→ WORK INSTRUCTIONS
Consider the data that follows and state how many lines contain the string "come", using the number alone.

Records from a data collection
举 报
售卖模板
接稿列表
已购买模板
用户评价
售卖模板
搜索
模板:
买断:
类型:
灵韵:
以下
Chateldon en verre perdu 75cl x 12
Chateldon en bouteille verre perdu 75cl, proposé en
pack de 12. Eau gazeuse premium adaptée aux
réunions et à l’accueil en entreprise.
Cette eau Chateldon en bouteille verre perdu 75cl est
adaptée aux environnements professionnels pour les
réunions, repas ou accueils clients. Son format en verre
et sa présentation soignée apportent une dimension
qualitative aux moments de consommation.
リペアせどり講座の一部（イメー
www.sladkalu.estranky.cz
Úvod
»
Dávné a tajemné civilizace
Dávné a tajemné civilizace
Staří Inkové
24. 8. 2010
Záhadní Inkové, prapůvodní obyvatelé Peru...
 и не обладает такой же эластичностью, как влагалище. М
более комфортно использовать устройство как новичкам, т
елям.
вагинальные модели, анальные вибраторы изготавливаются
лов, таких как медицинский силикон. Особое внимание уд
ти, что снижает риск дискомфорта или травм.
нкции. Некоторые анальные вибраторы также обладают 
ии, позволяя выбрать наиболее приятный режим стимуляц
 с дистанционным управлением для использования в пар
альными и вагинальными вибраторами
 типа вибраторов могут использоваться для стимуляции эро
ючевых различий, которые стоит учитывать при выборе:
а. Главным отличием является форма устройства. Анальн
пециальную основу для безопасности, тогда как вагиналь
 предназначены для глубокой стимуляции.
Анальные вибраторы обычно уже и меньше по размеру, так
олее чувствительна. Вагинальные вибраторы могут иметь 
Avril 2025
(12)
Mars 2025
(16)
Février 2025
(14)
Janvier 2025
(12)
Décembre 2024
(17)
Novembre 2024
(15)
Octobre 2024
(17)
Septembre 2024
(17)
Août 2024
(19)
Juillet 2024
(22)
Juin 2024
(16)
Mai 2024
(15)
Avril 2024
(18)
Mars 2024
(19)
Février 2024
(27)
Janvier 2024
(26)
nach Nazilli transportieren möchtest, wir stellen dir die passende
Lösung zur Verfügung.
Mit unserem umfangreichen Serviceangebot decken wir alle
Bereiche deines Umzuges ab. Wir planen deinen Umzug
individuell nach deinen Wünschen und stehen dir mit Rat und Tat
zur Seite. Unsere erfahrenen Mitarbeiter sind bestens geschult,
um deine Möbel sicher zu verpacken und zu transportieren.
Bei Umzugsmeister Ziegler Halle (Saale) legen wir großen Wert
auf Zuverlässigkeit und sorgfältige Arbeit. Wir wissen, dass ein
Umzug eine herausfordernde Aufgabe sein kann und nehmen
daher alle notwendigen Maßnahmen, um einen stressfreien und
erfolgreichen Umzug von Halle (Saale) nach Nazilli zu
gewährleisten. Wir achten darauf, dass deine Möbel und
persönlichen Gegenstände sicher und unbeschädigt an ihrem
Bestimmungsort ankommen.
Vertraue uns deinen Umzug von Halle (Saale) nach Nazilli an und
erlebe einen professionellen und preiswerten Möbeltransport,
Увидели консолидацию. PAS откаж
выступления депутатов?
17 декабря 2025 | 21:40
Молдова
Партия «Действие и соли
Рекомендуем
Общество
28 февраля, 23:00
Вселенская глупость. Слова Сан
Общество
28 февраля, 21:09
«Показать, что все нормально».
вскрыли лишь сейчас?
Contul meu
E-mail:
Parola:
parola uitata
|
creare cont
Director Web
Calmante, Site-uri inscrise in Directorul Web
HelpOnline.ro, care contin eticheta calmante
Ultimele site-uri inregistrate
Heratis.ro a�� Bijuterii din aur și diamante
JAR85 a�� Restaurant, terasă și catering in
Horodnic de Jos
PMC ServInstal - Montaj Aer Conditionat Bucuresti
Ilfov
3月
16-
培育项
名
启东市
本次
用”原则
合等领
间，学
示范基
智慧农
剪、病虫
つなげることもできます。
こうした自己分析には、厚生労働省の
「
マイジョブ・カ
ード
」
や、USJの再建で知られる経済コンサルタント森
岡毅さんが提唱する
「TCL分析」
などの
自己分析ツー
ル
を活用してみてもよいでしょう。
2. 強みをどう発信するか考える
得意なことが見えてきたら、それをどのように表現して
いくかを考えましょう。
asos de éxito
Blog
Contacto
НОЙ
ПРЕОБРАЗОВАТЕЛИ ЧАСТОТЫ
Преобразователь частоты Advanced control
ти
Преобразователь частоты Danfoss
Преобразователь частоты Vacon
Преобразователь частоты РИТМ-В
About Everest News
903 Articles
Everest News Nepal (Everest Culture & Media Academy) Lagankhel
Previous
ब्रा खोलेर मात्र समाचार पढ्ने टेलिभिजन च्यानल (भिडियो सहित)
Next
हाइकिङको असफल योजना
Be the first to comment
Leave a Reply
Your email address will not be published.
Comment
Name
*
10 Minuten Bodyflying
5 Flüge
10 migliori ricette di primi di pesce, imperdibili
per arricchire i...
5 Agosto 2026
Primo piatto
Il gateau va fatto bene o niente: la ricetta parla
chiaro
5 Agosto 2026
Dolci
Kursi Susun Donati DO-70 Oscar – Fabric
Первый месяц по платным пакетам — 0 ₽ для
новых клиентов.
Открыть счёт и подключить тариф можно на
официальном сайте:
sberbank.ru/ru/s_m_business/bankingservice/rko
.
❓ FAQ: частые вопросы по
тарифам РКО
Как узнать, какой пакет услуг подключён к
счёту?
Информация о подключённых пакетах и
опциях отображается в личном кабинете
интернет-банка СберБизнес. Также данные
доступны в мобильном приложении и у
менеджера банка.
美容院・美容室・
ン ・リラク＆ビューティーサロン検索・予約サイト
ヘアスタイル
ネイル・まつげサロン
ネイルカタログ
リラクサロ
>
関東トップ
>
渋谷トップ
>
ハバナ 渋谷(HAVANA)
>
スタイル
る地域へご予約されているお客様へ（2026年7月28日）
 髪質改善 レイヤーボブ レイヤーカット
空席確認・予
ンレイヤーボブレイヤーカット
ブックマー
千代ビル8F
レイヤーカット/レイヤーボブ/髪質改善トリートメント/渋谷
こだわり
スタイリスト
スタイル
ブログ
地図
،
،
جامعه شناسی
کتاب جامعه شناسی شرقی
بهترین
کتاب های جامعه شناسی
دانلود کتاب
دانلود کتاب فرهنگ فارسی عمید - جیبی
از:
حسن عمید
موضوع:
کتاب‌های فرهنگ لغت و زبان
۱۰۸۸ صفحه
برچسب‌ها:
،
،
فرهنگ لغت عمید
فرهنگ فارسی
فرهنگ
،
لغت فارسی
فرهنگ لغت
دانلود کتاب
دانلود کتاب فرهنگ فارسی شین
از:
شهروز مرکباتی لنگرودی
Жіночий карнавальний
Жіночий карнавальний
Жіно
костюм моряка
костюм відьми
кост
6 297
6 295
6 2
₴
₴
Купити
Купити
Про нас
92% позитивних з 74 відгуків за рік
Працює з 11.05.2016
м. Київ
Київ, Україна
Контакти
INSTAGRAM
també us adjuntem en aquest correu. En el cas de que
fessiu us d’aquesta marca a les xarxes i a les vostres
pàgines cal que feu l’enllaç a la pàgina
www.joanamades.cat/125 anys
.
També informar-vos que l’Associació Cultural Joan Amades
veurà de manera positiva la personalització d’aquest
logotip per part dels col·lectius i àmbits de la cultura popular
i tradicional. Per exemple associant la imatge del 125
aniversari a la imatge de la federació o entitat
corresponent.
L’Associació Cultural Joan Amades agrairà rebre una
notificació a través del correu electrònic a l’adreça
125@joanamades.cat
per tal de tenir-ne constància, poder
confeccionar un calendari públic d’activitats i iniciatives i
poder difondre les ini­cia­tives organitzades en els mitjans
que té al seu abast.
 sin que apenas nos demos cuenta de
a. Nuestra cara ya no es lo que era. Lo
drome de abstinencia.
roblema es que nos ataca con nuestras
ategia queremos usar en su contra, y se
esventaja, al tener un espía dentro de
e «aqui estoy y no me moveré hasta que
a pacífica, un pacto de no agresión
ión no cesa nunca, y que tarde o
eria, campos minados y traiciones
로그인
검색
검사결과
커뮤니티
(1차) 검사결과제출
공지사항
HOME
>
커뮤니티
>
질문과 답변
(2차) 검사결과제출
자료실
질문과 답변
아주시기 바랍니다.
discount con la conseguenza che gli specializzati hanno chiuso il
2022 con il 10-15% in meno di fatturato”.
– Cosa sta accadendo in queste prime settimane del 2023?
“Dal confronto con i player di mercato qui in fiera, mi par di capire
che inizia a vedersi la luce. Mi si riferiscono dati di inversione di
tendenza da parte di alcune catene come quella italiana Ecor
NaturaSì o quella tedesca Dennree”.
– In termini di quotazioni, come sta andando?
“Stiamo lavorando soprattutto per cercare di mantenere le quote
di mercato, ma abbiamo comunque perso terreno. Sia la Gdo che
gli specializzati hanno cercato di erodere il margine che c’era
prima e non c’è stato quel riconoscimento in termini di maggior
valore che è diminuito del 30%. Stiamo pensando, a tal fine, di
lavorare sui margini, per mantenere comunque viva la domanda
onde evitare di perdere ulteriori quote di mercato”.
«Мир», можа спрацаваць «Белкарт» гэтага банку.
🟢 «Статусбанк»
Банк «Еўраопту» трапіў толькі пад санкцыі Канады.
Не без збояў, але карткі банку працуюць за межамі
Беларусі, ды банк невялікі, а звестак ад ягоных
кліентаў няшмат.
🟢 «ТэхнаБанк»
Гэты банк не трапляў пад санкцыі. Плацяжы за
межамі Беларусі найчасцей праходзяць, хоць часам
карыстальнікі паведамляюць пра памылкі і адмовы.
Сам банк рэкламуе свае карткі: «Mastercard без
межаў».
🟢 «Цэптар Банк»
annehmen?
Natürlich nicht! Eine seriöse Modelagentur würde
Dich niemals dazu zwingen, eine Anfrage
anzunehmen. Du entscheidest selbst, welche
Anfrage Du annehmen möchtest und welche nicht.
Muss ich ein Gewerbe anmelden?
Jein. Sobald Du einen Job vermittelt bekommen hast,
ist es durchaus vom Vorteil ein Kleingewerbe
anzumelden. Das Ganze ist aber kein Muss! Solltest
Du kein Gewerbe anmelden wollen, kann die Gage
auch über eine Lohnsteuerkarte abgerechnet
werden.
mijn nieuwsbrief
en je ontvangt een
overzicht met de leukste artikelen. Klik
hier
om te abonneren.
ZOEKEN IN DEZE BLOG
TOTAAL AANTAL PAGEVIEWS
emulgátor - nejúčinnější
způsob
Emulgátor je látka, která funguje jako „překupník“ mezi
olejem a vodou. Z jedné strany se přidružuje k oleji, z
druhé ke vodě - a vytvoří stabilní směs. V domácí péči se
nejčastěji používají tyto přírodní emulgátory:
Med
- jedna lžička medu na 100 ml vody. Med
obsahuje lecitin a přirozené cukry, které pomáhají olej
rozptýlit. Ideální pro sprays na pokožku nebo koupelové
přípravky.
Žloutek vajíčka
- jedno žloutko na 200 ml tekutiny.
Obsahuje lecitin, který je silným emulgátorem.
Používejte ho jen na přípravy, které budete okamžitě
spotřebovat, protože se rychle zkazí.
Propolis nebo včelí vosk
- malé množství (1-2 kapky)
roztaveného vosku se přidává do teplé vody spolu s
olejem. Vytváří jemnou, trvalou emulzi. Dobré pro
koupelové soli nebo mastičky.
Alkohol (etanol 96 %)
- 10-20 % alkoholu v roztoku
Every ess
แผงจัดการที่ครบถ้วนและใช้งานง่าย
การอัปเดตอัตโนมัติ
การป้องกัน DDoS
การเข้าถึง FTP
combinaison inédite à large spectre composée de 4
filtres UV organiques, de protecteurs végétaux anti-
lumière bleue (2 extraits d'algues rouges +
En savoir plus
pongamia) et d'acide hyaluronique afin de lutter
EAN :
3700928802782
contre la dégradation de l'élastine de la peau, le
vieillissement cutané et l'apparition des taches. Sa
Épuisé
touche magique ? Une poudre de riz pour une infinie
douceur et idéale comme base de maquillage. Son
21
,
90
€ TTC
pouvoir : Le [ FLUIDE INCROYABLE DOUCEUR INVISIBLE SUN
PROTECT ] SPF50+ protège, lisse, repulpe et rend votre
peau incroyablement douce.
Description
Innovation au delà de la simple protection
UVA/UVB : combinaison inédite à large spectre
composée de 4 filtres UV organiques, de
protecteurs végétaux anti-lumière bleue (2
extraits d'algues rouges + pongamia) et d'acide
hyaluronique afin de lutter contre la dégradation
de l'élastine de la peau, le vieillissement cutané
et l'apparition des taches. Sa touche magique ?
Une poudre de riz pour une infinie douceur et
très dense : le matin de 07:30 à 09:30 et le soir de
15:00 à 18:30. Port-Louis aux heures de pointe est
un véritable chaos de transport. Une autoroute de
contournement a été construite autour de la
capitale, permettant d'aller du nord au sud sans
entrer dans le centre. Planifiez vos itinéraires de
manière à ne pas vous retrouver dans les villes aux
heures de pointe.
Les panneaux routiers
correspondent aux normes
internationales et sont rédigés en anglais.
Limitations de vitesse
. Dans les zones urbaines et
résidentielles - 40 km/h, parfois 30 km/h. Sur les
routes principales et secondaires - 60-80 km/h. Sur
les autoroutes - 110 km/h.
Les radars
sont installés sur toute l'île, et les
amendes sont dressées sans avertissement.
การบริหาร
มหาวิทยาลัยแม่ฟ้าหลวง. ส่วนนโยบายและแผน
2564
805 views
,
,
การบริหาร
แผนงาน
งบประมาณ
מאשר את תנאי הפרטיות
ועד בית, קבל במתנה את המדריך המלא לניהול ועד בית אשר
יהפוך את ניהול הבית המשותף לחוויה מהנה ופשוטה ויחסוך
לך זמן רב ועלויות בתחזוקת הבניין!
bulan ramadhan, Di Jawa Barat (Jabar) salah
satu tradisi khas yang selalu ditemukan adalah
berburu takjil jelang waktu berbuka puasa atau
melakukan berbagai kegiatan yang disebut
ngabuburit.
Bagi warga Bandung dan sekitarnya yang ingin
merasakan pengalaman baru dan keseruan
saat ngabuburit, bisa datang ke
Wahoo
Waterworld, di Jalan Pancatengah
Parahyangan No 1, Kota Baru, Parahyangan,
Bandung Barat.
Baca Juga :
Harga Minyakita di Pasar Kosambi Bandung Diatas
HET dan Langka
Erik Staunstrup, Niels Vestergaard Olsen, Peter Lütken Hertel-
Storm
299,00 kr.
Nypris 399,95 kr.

→ EXPECTED ANSWER
2